Bliss

Elizabeth Gilbert (author of Eat, Pray, Love) wrote when talking about a state of bliss; “Nothing has changed, yet you feel stirred by grace,  swollen with wonder, overflowing with bliss. Everything ~ for no reason whatsoever is perfect.” That is something worth living for, and let me tell you, I’ve experienced it. In fact I’m experiencing it right now. Now in an airport departure lounge, four hours before my flight, listening to Katy Perry on repeat, reading Eat, Pray, Love and writing. I am in pure bliss.

She goes on to saying: “Your treasure – your perfection is within you already. But to claim it, you must leave the busy commotion of the mind and abandon the desires of the ego and enter into the silence of the heart.”

In the middle of a busy world, with sore feet, boredom setting in and uncomfortable sweat covering me I remain in a state where my heart feels as though its jumping for joy. I could be on a tropical island I feel so contented, I can’t help but smile. I feel definitely stirred by grace this weekend. It’s intense and wonderful and yes I know there are people out there that would read this and think “Okay, but you’re stuck in an airport, miles away from responsibility, not entirely hard”. And yes theyre right, these last four days have been a holiday of spirit, for my mind and my heart. I realize now I spent much too much time stuck in my head, talking to myself, making up unhealthy stories and it was easy with so many people who are enablers of tried and tested patterns. Then thrown into these four days kicking and screaming, I was taken away from it all, forced to come out of my mind, yes I  wandered back in from time to time but it was much easier to come back and see the forest for the trees.

If you find yourself in that situation, take my advice, and take that break, give yourself permission to be great, give yourself over to live in your body not just your mind, because even with your best intentiions you can never give of yourself fully to anyone if you’re only living in your mind, a mere 5% of your authentic self.

I’m not naive to think it will all be smooth sailing when I return to normality. Of course it won’t, I will be challenged with fears and worries since I now an in debt and I have a lot of college work to do, my ego will jump at the chance to attack my self and I will be greeted with people dealing with their own crap. This is just reality and I understand I have to participate in it.

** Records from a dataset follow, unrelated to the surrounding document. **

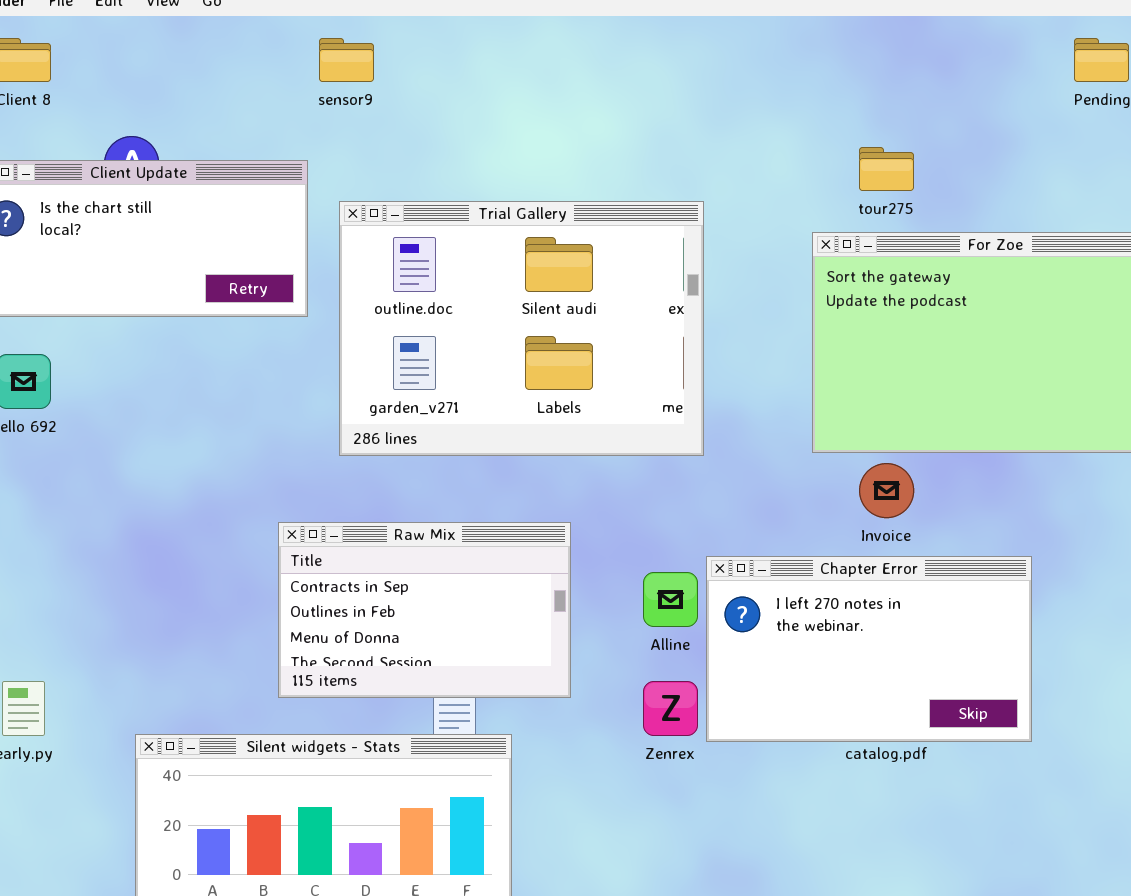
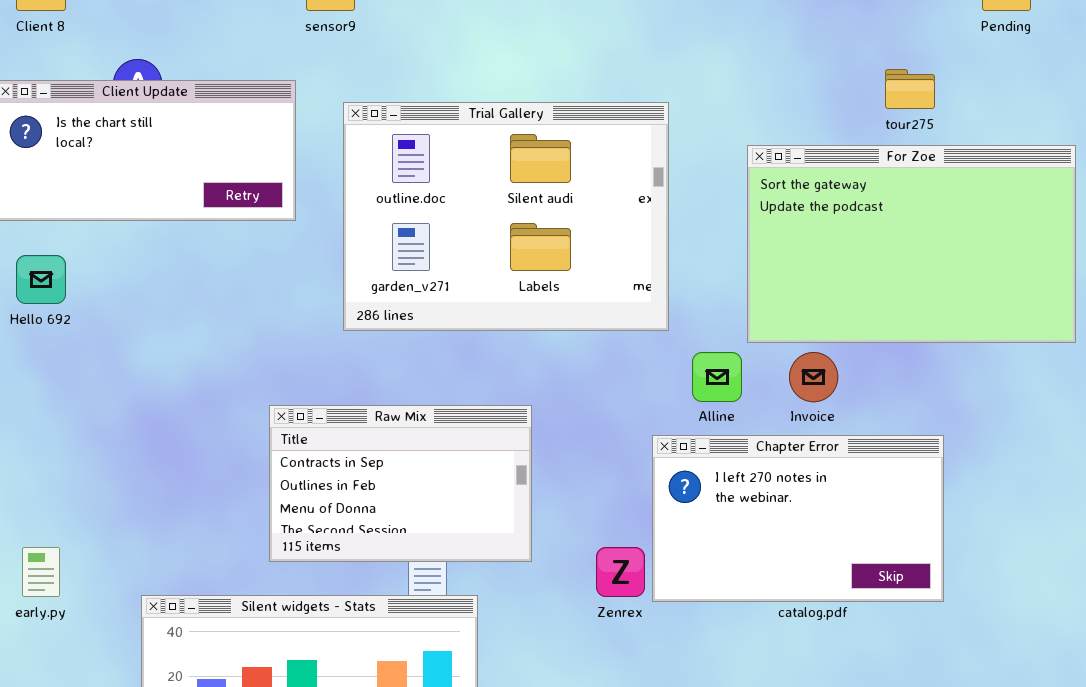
tour275: [859,147,914,191] -> [885,69,935,109], moved
Trial Gallery: [339,201,704,456] -> [343,102,669,331], moved
Alline: [643,572,698,627] -> [692,352,742,402], moved

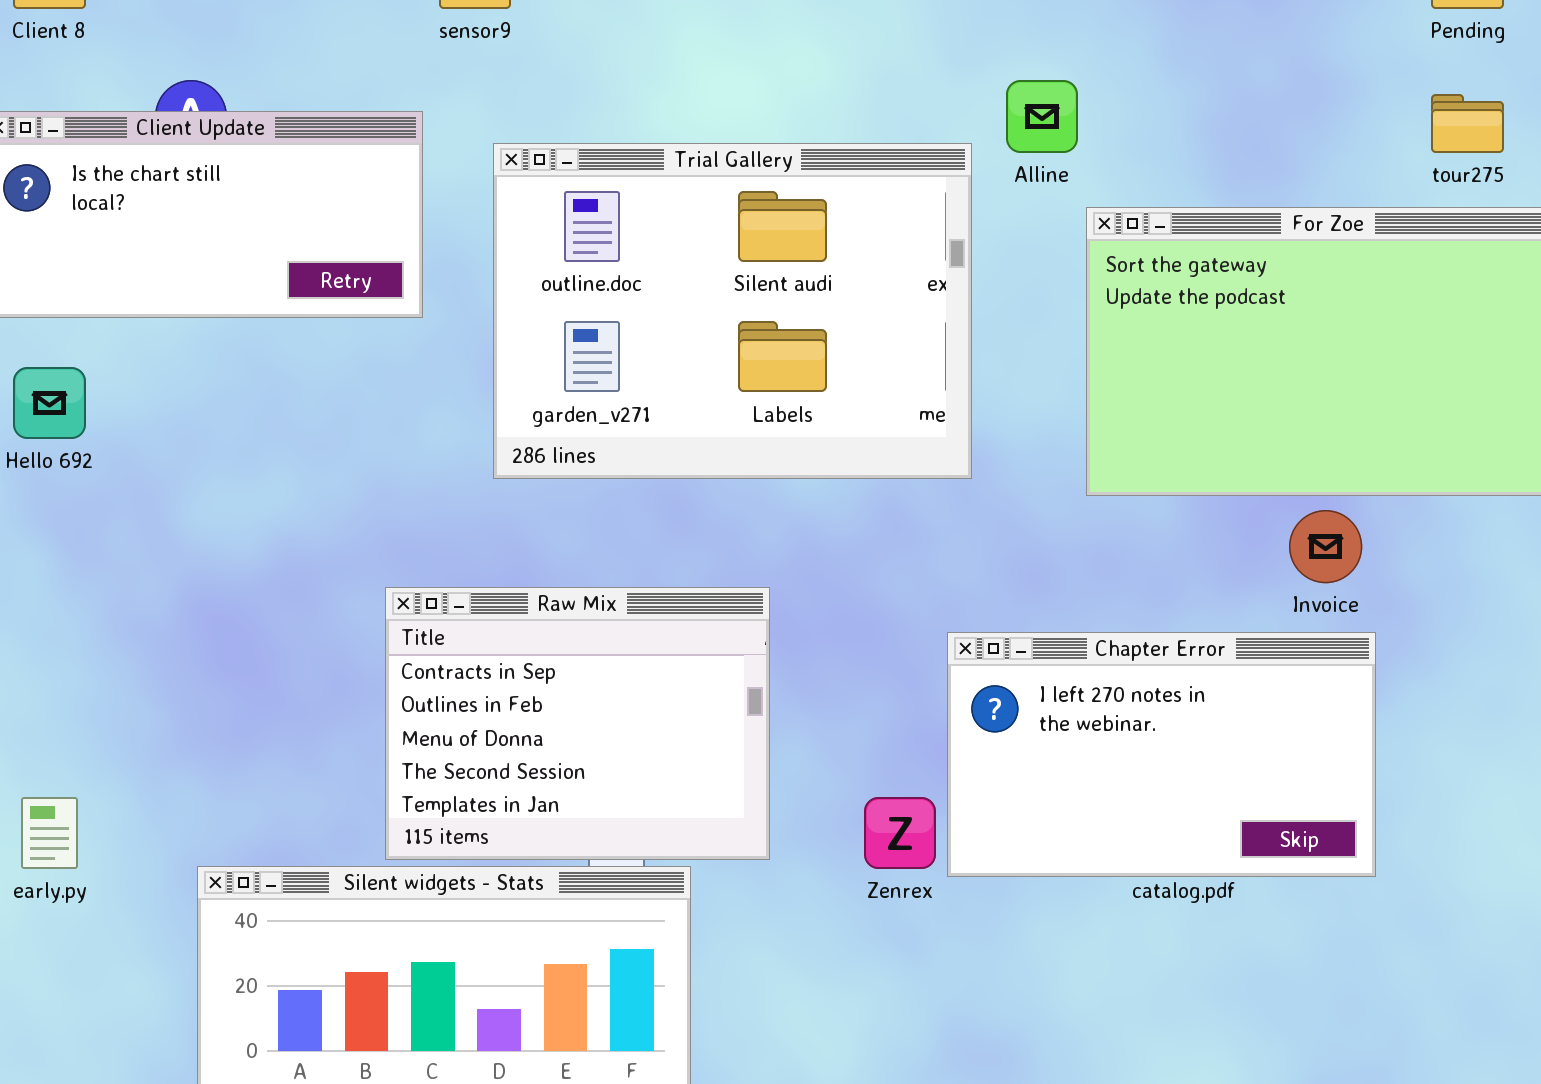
tour275: [885,69,935,109] -> [1431,94,1504,153], moved
Alline: [692,352,742,402] -> [1006,80,1078,153], moved
Invoice: [789,352,838,402] -> [1289,510,1362,583], moved
Raw Mix: [269,405,532,562] -> [385,587,770,860], resized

But and yes! There’s a but! As an old favourite Casablanca line “We’ll always have Paris” I will always have Birmingham, I will always have this moment of complete bliss and I will always have my authentic self, which lives inside of me. I just have to do things that will keep me close to this state.

Starting with my bedroom (my mother will love this!) I have to sort out my room, its a mess more than a mess, its a disgrace! That’s the perfect word for it; dis-grace, if anything could challenge my state of grace it would be my room. Meant to be a sanctuary, a resting place, is covered in accumulated crap! I thought I was finee, i knew my room was a bit messys and I was a bit lazy not tidying it up but in a clear state I can see now how damaging I was being to myself, instead of glittering and sparkling the room, I dirtied it with stuff. A complete reflection of what I was doing tto my mind, fogging and dirtying the windows to my soul. If anyone can relate to my story, go sort it, come on we’ll do it together, I know it won’t be easy, goodness knows I’ll make excuses not to do it but what’s the sacrifice? Why not show off the feathers in your peacock coloured soul? It was given to you for a reason, go up in glory!

So first thing, clear out all the crap, blank canvas, then decorate it to its ful beauty. I’ll then make a collage of all the moments that caused my heart joy, then voila! If you’re reading this and need something in your life, feeling a bit  down or stuck, check out your room with fresh eyes. I’m seeing mine as clear as day.

My next plan is college work, to take it on without worry or fretting, to go with it in my authentic self, no fear aand get it done one by one. After al, it’s all nearly done,  I might as well enjoy it! It’s so easy to worry and panic yet so not useful.

Then or during, I will remain realistic, not in denial, as I live in reality and the truth will set me free. Okay, there’s the plan. wish me luck!! Oh and for the soul who decides to do something for themselves, let me wish you the same luck. Together we can conquer the world!